Looks like the American Red Cross is the most recognized organization, but look at this:

Consumer Reports was the next most-familiar organization, followed by the AARP and then the National Rifle Association.

Take that Brady Campaign!

The most-powerful group was the labor union AFL-CIO, netting 84 percent, narrowly topping the National Rifle Association, which garnered 83 percent of respondents who said they believed the group had at least a fair amount power.

That’s sure to make Peter Hamm choke on his Christmas ham.

2 Responses to “The Notorious Triangle of Death”

  1. SteVe says:

    Ya know, it’s interesting how anti-gunners can shoot themselves in the foot. The old axiom that ‘perception becomes reality’ (or something like that) can be used here. The NRA membership is vastly smaller than the AARP or AFL/CIO yet the anti-gun organizations talk about politicians that are ‘owned’ by the NRA & how much influence they have. Their constant harping on this point (& of course the MSM repeating it) puts it into people minds bringing it closer to reality.

    The NRA probably DOES have far more clout than an organization with its size & financial means might usually have. Of course, that may also be due to their more factually based arguments & common sense approach. I might be biased in my opinion though.

  2. straightarrow says:

    A good deal of NRA’s power comes from the fear the politicos have of increasing the likelihood that membership numbers will explode exponentially if too many or too severe restrictions are applied to the rights of the people guaranteed by the second amendment.

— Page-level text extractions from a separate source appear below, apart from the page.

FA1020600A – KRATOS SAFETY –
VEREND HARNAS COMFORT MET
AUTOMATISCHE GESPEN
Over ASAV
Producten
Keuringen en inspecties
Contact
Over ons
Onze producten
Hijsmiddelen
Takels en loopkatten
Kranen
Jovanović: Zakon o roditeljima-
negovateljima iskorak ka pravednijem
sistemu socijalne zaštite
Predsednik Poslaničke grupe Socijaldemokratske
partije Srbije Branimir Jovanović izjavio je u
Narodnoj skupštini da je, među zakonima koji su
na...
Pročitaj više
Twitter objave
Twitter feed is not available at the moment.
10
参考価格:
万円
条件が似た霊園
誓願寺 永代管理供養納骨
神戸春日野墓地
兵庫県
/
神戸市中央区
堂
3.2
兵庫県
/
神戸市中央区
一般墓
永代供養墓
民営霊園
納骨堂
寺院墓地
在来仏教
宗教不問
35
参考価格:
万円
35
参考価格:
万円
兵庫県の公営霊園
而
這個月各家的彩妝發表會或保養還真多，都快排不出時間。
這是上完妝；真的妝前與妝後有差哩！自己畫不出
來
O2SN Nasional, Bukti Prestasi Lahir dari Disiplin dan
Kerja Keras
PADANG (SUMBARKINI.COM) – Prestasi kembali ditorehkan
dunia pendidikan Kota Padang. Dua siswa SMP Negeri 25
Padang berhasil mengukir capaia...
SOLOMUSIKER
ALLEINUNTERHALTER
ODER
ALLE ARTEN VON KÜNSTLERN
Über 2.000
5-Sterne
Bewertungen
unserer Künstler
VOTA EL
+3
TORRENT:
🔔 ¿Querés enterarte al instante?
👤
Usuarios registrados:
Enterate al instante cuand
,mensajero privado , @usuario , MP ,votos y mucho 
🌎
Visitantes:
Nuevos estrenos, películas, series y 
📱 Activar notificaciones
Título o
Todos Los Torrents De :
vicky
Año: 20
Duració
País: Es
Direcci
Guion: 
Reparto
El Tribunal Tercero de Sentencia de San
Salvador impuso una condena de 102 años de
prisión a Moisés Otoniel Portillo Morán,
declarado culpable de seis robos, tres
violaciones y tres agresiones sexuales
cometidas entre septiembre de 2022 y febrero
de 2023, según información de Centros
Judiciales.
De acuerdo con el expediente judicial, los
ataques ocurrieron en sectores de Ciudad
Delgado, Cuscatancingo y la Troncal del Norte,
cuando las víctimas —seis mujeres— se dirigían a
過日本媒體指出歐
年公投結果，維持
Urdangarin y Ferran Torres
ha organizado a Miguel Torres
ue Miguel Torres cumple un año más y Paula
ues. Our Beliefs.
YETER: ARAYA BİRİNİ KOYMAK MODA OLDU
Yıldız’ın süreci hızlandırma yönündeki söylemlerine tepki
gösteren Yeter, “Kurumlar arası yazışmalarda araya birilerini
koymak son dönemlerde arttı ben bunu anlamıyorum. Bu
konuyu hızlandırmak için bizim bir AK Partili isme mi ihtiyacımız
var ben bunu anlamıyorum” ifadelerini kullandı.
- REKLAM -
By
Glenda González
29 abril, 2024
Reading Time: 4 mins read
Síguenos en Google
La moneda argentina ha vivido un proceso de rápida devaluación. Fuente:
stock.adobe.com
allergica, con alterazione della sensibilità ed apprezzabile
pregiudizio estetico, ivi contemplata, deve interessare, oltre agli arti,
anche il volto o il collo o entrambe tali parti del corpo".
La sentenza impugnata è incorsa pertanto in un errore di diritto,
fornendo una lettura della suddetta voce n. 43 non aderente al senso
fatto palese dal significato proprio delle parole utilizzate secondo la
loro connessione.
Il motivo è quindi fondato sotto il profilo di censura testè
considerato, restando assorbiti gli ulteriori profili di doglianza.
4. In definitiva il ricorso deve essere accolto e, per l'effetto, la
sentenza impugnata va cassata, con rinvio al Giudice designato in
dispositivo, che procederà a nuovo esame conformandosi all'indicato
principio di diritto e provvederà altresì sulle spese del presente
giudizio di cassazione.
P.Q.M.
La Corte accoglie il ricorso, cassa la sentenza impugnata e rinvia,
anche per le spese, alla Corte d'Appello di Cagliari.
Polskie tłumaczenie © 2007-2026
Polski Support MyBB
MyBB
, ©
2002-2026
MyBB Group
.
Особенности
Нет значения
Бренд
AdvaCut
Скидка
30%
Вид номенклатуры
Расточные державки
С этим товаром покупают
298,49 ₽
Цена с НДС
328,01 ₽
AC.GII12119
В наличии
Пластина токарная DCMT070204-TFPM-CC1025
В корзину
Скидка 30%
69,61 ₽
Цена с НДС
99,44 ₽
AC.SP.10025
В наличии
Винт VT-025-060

    Right now, the politicians have a cooperative lobby group in the NRA, were the membership numbers to increase dramatically due to anti-liberty legislation visible enough to be noticed even by the apathetic, the entire philosophy and thrust of the NRA could change, making them much less cooperative.

    The politicians fear that possibility with a fear deeply rooted. Their current tactic of getting a little here and a little there, with little or no opposition, or even the cooperation of the NRA will eventually get them everything they want. This works well for them, especially when they publicly overreach and allow the NRA to appear more powerful than is their wont, through the apparatus of a much publicized victory for the NRA on the more egregious bills , which often had no chance of passage anyway.

    In that the NRA is potentially much more dangerous to their electability if second amendment rights were to be flagrantly and publically violated to such a degree as to be a membership magnet for the most recognizable lobby for second amendment rights they are a valuable asset in the fight to slow the usurpations of those rights. However, they are not effective at stopping the slide, only slowing it.

    Many people of like mind, though non-members align with the NRA on those few galvanizing issues. Ergo, we see few of them, just a sop here and there to give the appearance of stasis or even victory for individual rights, while a small bite here and there is taken when attention is focused on the main arena.